[PROMPT] Every record below needs to be written out exactly, apart from the pictures.

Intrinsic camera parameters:

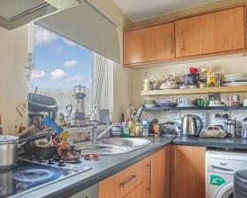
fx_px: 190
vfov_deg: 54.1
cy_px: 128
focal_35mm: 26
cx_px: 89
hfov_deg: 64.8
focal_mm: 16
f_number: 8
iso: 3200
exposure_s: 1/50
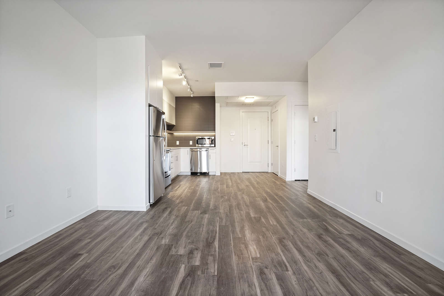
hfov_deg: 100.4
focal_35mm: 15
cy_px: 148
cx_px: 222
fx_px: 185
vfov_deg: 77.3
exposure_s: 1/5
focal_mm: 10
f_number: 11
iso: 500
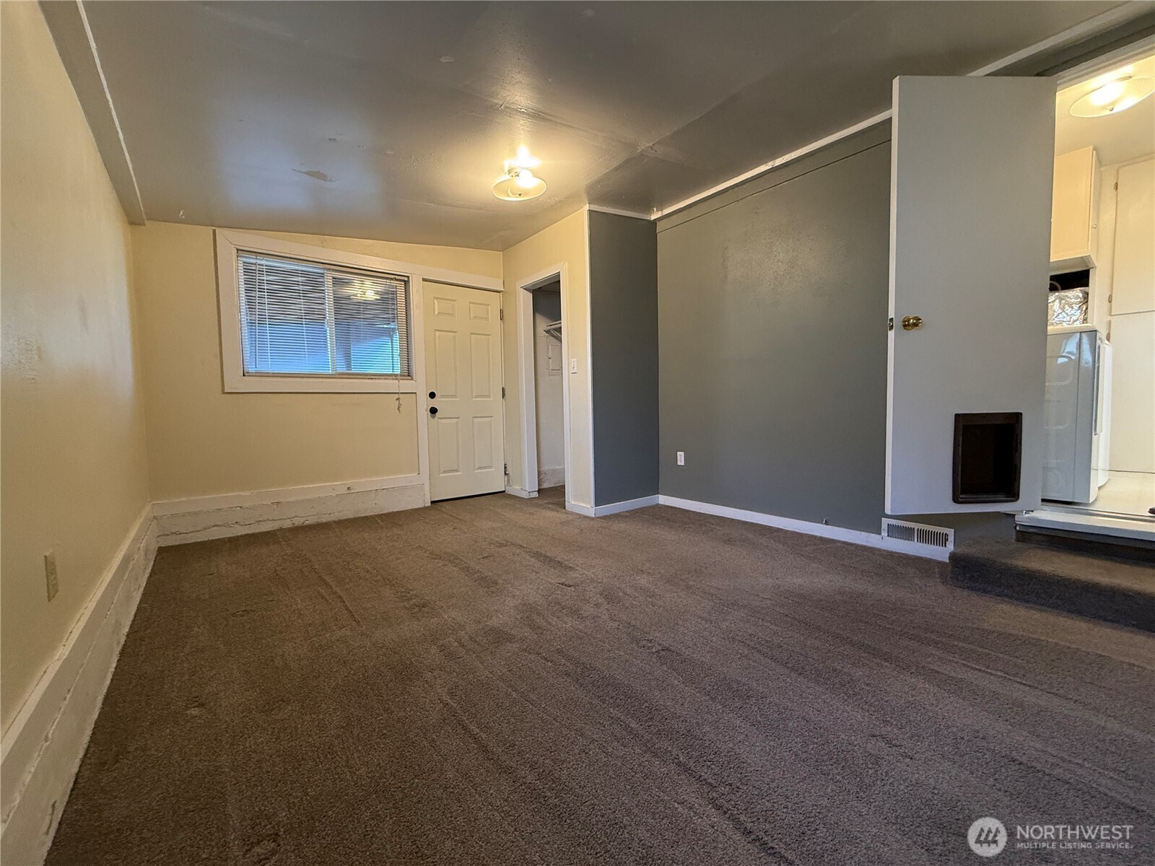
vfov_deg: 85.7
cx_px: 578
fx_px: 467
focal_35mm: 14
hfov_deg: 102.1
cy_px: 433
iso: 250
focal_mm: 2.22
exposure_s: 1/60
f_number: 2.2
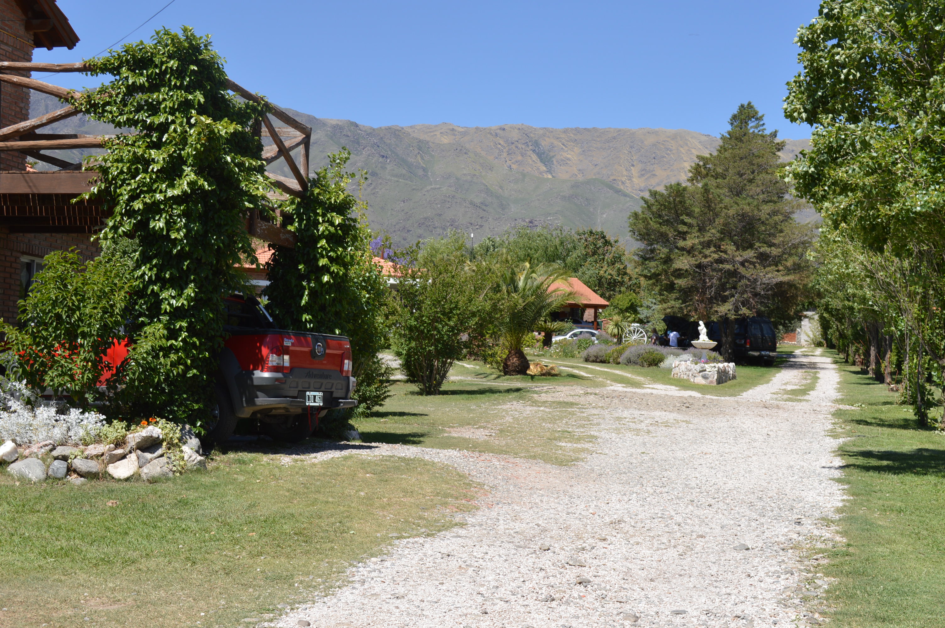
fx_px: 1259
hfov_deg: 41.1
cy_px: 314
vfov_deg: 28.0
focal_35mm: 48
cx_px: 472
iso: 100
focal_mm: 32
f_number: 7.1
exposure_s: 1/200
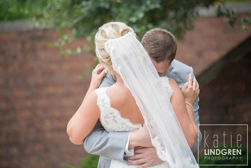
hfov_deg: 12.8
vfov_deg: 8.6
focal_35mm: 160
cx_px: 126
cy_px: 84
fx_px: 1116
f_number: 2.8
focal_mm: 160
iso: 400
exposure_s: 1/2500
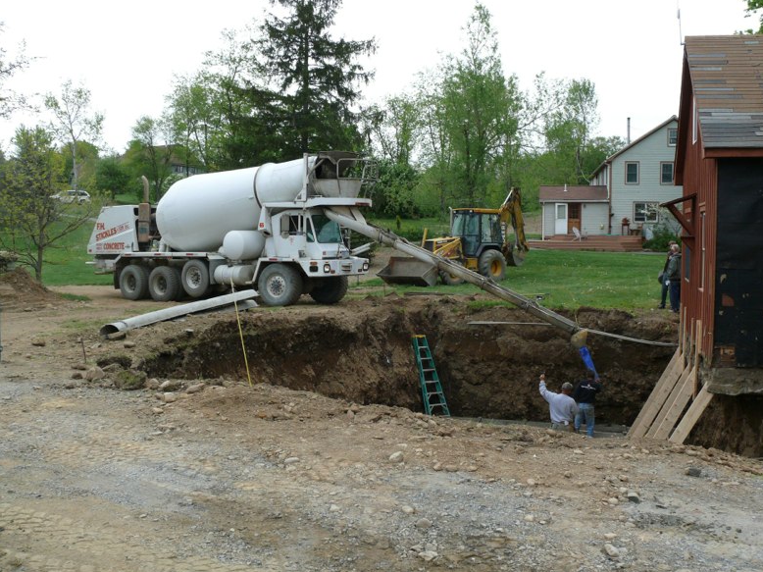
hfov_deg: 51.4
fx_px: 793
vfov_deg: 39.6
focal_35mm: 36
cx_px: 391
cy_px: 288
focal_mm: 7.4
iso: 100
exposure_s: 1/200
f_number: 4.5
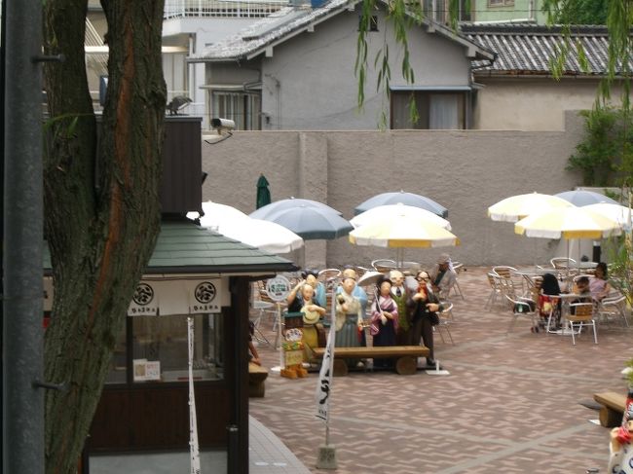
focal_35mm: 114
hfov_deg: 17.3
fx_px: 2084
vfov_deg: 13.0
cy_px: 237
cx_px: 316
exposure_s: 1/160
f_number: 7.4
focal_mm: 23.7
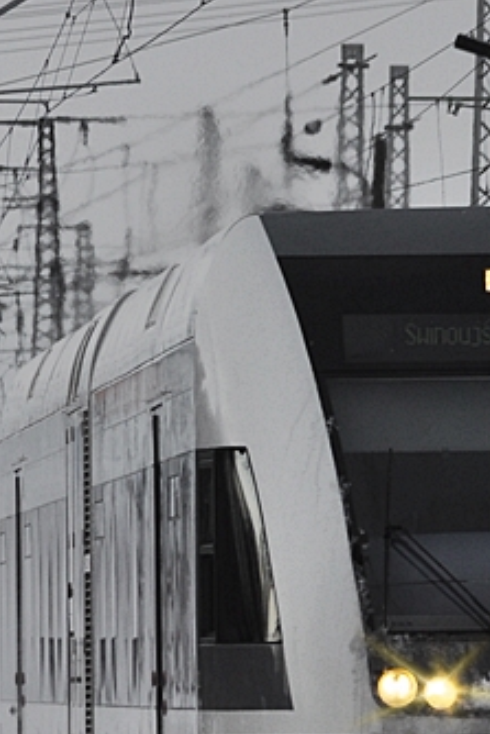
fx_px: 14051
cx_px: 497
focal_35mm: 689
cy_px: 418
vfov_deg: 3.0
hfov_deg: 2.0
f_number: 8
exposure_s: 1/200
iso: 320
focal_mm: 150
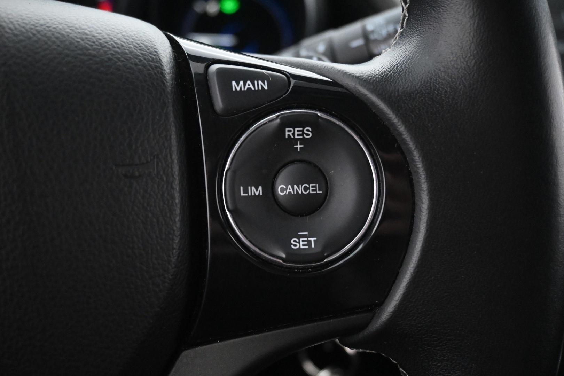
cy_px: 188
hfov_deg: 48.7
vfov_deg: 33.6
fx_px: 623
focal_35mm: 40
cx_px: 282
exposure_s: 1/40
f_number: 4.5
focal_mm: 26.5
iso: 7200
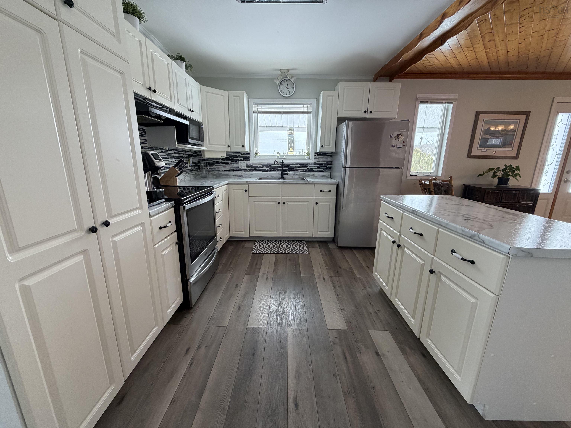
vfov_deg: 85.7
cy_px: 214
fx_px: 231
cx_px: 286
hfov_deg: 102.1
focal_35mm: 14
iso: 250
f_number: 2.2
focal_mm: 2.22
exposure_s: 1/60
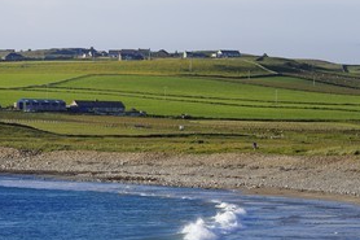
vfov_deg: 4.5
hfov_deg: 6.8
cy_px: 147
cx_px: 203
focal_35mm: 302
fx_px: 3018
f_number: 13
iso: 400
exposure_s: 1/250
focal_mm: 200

[OUTPUT OF THE EXERCISE]
fx_px: 190
vfov_deg: 54.1
cy_px: 128
focal_35mm: 26
cx_px: 89
hfov_deg: 64.8
focal_mm: 16
f_number: 8
iso: 3200
exposure_s: 1/50
hfov_deg: 100.4
focal_35mm: 15
cy_px: 148
cx_px: 222
fx_px: 185
vfov_deg: 77.3
exposure_s: 1/5
focal_mm: 10
f_number: 11
iso: 500
vfov_deg: 85.7
cx_px: 578
fx_px: 467
focal_35mm: 14
hfov_deg: 102.1
cy_px: 433
iso: 250
focal_mm: 2.22
exposure_s: 1/60
f_number: 2.2
fx_px: 1259
hfov_deg: 41.1
cy_px: 314
vfov_deg: 28.0
focal_35mm: 48
cx_px: 472
iso: 100
focal_mm: 32
f_number: 7.1
exposure_s: 1/200
hfov_deg: 12.8
vfov_deg: 8.6
focal_35mm: 160
cx_px: 126
cy_px: 84
fx_px: 1116
f_number: 2.8
focal_mm: 160
iso: 400
exposure_s: 1/2500
hfov_deg: 51.4
fx_px: 793
vfov_deg: 39.6
focal_35mm: 36
cx_px: 391
cy_px: 288
focal_mm: 7.4
iso: 100
exposure_s: 1/200
f_number: 4.5
focal_35mm: 114
hfov_deg: 17.3
fx_px: 2084
vfov_deg: 13.0
cy_px: 237
cx_px: 316
exposure_s: 1/160
f_number: 7.4
focal_mm: 23.7
fx_px: 14051
cx_px: 497
focal_35mm: 689
cy_px: 418
vfov_deg: 3.0
hfov_deg: 2.0
f_number: 8
exposure_s: 1/200
iso: 320
focal_mm: 150
cy_px: 188
hfov_deg: 48.7
vfov_deg: 33.6
fx_px: 623
focal_35mm: 40
cx_px: 282
exposure_s: 1/40
f_number: 4.5
focal_mm: 26.5
iso: 7200
vfov_deg: 85.7
cy_px: 214
fx_px: 231
cx_px: 286
hfov_deg: 102.1
focal_35mm: 14
iso: 250
f_number: 2.2
focal_mm: 2.22
exposure_s: 1/60
vfov_deg: 4.5
hfov_deg: 6.8
cy_px: 147
cx_px: 203
focal_35mm: 302
fx_px: 3018
f_number: 13
iso: 400
exposure_s: 1/250
focal_mm: 200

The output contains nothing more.